▸ **What you should do**:
Report each line of the records below that uses the word "github".

▸ **Provided entries**:
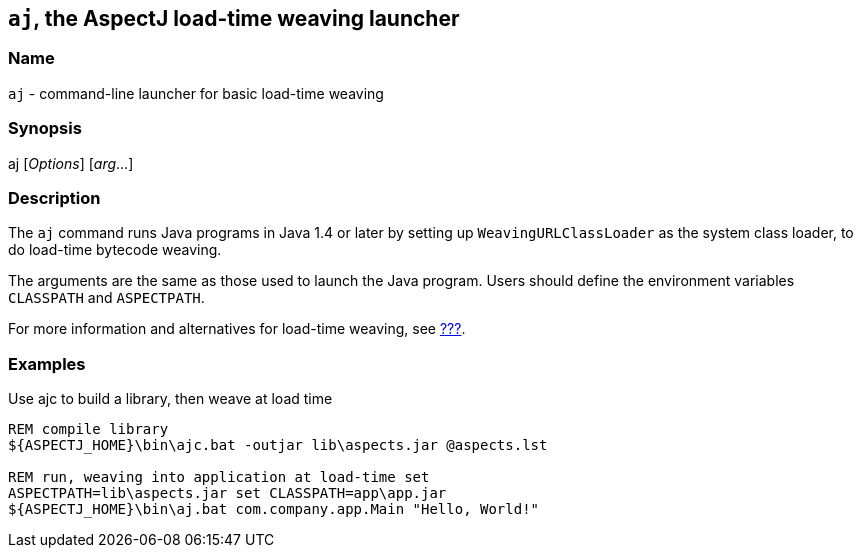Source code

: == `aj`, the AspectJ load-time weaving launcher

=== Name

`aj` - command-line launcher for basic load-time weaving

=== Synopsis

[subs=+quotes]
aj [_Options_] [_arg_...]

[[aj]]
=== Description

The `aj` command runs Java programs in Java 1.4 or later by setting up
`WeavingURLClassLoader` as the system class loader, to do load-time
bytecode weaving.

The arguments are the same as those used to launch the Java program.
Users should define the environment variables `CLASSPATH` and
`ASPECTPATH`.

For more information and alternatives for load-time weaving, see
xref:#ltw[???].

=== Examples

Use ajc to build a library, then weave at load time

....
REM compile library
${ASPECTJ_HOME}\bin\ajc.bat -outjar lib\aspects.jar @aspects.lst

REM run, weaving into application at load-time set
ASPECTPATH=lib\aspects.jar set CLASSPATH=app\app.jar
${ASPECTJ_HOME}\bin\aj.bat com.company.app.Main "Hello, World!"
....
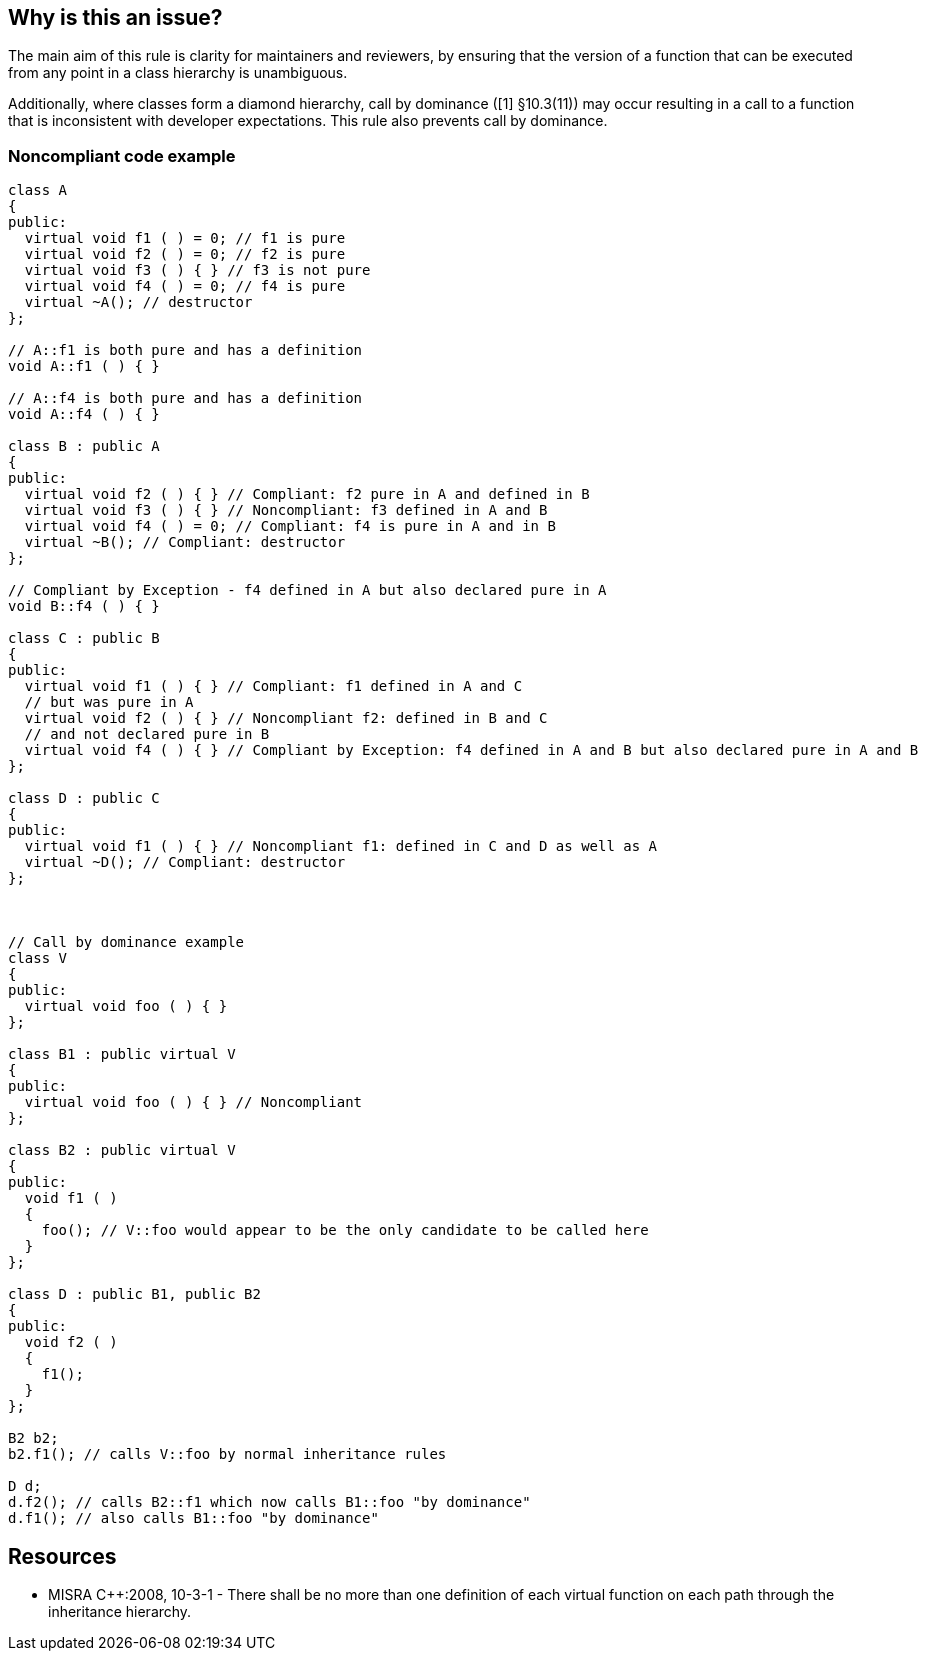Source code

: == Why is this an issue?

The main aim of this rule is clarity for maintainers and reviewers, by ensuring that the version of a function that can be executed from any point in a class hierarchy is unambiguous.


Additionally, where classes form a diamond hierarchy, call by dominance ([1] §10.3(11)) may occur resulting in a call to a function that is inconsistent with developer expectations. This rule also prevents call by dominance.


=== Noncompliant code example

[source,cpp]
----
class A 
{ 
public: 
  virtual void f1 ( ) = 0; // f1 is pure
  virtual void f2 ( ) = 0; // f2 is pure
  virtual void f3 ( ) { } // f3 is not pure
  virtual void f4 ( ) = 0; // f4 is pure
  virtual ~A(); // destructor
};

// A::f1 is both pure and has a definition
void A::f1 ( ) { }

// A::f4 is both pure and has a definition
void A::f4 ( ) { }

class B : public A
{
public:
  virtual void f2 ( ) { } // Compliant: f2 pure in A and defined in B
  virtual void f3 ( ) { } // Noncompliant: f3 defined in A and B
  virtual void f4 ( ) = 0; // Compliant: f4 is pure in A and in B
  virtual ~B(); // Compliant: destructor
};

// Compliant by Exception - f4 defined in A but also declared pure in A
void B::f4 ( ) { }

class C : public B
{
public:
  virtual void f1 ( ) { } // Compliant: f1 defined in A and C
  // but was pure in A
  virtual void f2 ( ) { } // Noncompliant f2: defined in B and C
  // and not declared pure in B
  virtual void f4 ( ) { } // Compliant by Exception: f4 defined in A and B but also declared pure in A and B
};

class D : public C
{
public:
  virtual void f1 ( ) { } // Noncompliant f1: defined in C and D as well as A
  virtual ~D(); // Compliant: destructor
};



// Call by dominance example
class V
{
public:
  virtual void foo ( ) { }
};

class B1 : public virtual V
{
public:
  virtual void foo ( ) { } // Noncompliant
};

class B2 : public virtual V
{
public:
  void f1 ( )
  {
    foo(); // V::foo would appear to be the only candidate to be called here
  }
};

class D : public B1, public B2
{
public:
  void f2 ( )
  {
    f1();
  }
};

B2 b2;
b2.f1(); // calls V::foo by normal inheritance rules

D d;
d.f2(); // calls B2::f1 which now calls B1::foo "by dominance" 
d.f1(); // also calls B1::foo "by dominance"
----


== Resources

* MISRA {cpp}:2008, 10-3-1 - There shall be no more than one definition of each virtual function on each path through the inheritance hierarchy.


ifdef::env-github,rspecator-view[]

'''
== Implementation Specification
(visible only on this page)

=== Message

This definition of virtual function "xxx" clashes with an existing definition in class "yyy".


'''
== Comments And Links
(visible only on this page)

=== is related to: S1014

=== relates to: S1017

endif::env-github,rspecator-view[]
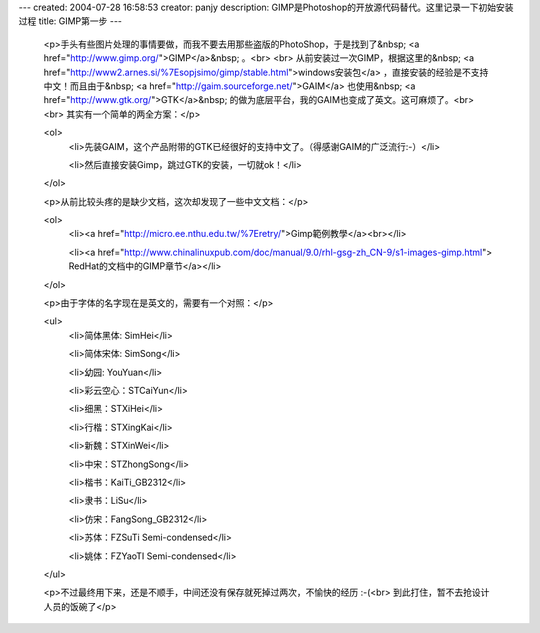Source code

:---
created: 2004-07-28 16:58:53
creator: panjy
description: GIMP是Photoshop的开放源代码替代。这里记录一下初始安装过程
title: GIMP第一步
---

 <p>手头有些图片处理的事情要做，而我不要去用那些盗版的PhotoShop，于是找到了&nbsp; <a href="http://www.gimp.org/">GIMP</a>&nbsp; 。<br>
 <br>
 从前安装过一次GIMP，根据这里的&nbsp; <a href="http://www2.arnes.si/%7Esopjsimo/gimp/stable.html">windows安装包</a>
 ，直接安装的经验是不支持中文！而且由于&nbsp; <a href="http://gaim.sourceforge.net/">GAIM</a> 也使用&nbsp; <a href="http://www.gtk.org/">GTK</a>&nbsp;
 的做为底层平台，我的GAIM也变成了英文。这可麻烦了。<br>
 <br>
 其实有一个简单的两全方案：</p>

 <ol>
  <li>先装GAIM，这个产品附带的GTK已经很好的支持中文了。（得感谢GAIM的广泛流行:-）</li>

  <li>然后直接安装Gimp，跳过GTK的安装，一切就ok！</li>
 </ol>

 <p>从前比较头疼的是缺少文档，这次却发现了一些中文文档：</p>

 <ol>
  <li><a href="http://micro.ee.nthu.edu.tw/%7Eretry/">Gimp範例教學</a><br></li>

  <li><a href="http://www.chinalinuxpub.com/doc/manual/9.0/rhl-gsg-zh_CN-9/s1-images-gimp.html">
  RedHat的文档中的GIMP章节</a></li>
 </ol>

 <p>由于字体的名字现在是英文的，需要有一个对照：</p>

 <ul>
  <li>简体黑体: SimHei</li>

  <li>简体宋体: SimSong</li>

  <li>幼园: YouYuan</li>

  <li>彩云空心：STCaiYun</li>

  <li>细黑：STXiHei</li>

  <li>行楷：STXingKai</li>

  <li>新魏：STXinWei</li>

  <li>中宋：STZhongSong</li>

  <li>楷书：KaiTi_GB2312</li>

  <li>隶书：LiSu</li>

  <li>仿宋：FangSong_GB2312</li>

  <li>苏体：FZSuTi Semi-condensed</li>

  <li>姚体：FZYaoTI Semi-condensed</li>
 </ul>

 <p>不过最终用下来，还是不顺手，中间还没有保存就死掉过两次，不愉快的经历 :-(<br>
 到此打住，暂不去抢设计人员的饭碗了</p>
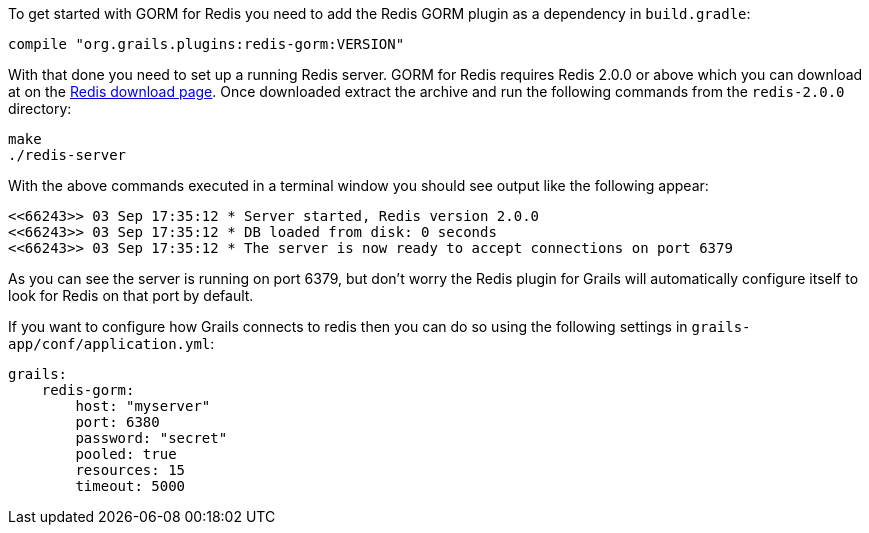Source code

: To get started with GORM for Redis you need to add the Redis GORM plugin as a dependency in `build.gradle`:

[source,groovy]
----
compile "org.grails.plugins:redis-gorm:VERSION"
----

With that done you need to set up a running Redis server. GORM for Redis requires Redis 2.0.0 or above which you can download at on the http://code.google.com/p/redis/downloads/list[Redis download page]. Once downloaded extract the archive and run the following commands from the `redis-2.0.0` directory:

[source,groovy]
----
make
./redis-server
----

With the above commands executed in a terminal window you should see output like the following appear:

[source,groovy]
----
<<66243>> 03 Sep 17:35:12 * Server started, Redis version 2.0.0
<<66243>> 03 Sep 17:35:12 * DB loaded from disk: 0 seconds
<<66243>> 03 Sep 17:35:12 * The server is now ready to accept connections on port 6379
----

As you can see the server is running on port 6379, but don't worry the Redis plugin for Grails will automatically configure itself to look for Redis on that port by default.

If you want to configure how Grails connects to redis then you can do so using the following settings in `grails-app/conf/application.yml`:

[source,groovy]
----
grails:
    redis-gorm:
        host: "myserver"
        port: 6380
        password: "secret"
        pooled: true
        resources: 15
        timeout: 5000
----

▸ **Exercise output**:
ifdef::env-github,rspecator-view[]
endif::env-github,rspecator-view[]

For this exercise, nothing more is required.